In a previous blog, Our automotive future?, I had showcased the Volkswagen XL1 concept car. Unlike the XL1, the BMW i8 is hitting the market for real. Even though it is not winning a price for most-affordable car, it is on sale around the world.

Now for the answer to my question: if you checked "b", "c", "d", or "e", you were fooled by the looks of the car. As a plug-in hybrid-electric vehicle, the car achieves an astounding fuel economy of just 2.1 liters per 100 kilometres. The car has a 98-kilowatt electric motor that is supported by a 1.5-litre turbocharged gas engine with three cylinders.

Measuring fuel economy for hybrid-electric vehicles remains a bit of a challenge, however. European manufacturers test their vehicles with a standard known as the New European Driving Cycle (NEDC). The United States Environmental Protection Agency uses a different cycle to test fuel economy, and comes out somewhat less favourable. It lists it as 76 mpg (3.1 L/100km) in combined mode, and 28 mpg (8.4 L/100km) in gas-only mode.

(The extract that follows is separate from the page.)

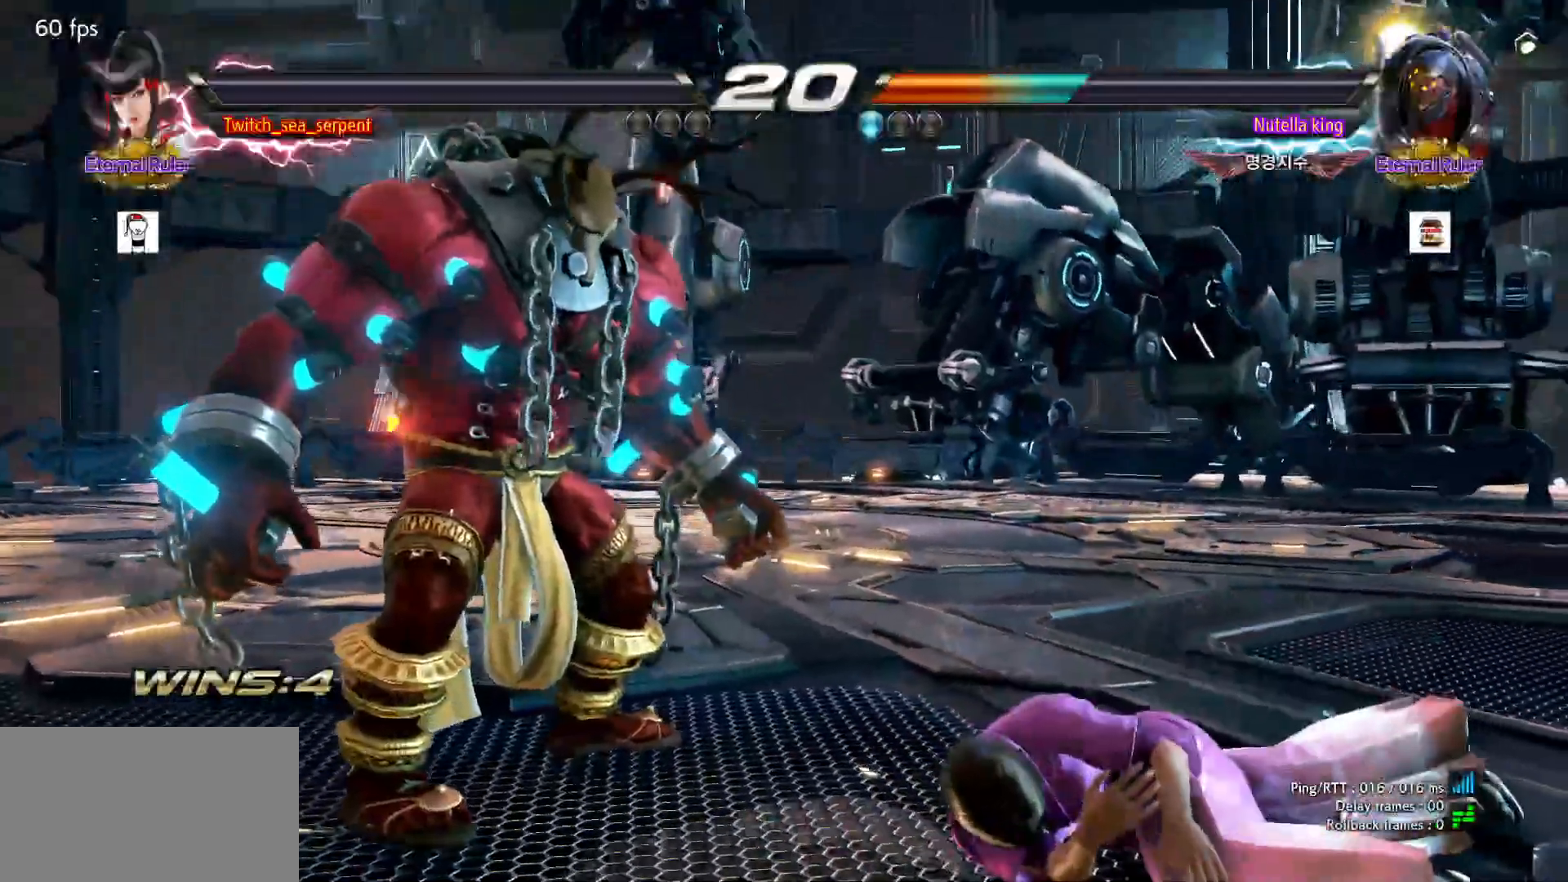
{"buttons": [], "left_stick": "center", "events": [[283, "START", "down"], [333, "START", "up"], [417, "START", "down"], [450, "START", "up"]]}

It should be noted that the Tesla Model S provides slightly better acceleration and comes at roughly $64,500 for the cheapest version. The top model of the Tesla has a range of 460 km. The BMW i8 has an all-electric range of merely 25-35 km, but a combined total range of 600 km. This alleviates "range anxiety" of drivers. Neverthless, the challenge with charging remains perhaps one of the bigger obstacles to adopting electric vehicles and plug-in hybrid vehicles. BMW estimates the charging time at 2-2.5 hours.

The stunning looks of the vehicle hide an important innovation: the use of carbon-fiber-reinforced plastics for the passenger cell, which is sitting on top of the aluminium-based drive chassis. This results in a low curb weight of 1,486 kg. This compares favourable with the Tesla Model S, whose curb weight is 2,108 kg—42% higher than the BMW i8. The key to environmental performance is weight, and BMW has understood this importance.

Further readings:

Posted on Tuesday, February 3, 2015 at 08:35 — #Innovation | #Transportation
© 2024  Prof. Werner Antweiler, University of British Columbia.
[Sauder School of Business] [The University of British Columbia]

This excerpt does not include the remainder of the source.